During the past three decades, clinical psychology and its less formal cousin, counseling, have also undergone noticeable change. They have been the traditional sources of a large number of diverse approaches to psychotherapy and counseling. But in the past thirty years, the large number of approaches to psychotherapy and counseling has, in practical reality, shrunk considerably. This has been due to the rapid dominance and virtual monopoly that has been gained by cognitive-behavioral therapy, also known as rational-emotive therapy. Insurance companies have been attracted like flies to the sweetness of the comparatively brief treatment period touted by cognitive-behavioral therapy, and practitioners have similarly been attracted by the ease of using its one-size-fits-all approach.

And so where the changes in psychiatry have been inflationary in its authorized catalogue of "mental disorders" known as the DSM (Diagnostic and Statistical Manual of Mental Disorders), clinical psychology and counseling have been on a deflationary course that has progressively narrowed the treatment options available to many people.

Despite the passage of time, When You Don't Know Where to Turn remains the only step-by-step self-diagnosing guide to counseling and therapy, a guide that seeks to direct individuals—by respecting and responding to the very great differences that exist among individuals—to approaches to counseling and therapy that may be most likely to benefit them—taking into account the nature of their own individual problems, their different degrees of willingness and abilities to learn and to change, and their differing individual situations in life, including their financial resources and the amount of time that they are willing to devote to therapy.

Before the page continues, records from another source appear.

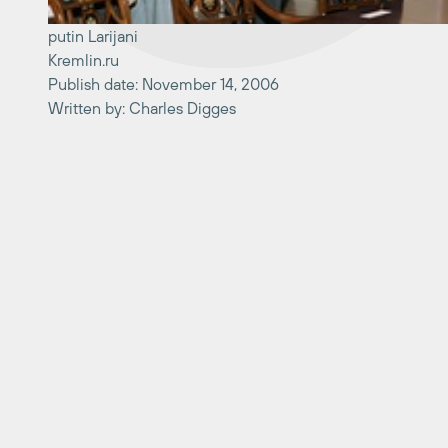
putin Larijani
Kremlin.ru
Publish date: November 14, 2006
Written by: Charles Digges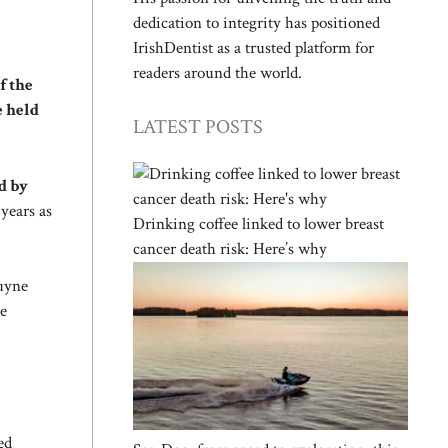
dedication to integrity has positioned
IrishDentist as a trusted platform for
readers around the world.
f the
e held
LATEST POSTS
d by
years as
Drinking coffee linked to lower breast
cancer death risk: Here’s why
ruyne
te
ed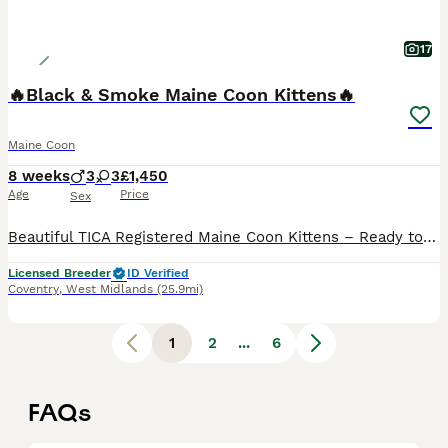
17
🔥Black & Smoke Maine Coon Kittens🔥
Maine Coon
8 weeks
3
3
£1,450
Age
Price
Sex
Beautiful TICA Registered Maine Coon Kittens – Ready to Leave End of August We are delighted to offer our stunning Maine Coon kittens, ready to leave for their forever homes at the end of August. At WildPawz UK, we are a council-licensed cattery specialising in breeding exceptional Maine Coons and Bengals. We are committed to raising healthy, well-socialised kittens wit
Licensed Breeder
ID Verified
Coventry
,
West Midlands
(25.9mi)
1
2
...
6
FAQs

Such a customized, individually-centered perspective is not popular today. The human population continues inexorably to expand while our healthcare system insists on general applicability and streamlined efficiency. Individual problems in living are more easily and rapidly "processed" when they can be subsumed under specifiable diagnostic and treatment codes. In this increasingly mechanized process, the individual person and the individual problems of living he or she is attempting to cope with tend more and more to be ignored or neglected, and his or her diagnosable "disease entity" becomes the object of attention.

These comments are not a polemic against current trends and fashions; they are rather intended to place in perspective the changes that have occurred in the mental health field during the past three decades since the first edition of this book came off the press. What a reader might take away from these preliminary remarks are these suggestions:

* to recognize that, like so much that is a human production, today's classification system of mental disorders is unlikely to be the final word about the human condition, but that its proliferating list of mental disorders should be taken by the humble at least with a grain of salt, and rejected wholesale by those who are more critically inclined;

* to accept the fact that it is becoming harder with the passage of time to find one's way to a mental health clinician who is not recipe-oriented, due to the in-fashion monopoly that prescribes cognitive-behavioral therapy, and due to the pressures on the healthcare system to process people and their problems faster and at lower cost; and, finally,

* to realize that, when it comes to problems of living, those who are willing to accept a healthy measure of responsibility for their own choice of practitioner and treatment are most likely to find a practitioner and a treatment that meet their individual needs.

From this point of view, When You Don't Know Where to Turn continues to offer readers a heightened consciousness of alternatives to treatment that do still continue to available, though they can be somewhat harder to find in some areas of the country, and to give readers a sense of what those alternatives have to offer and for which kinds of problems and personalities they may best be suited.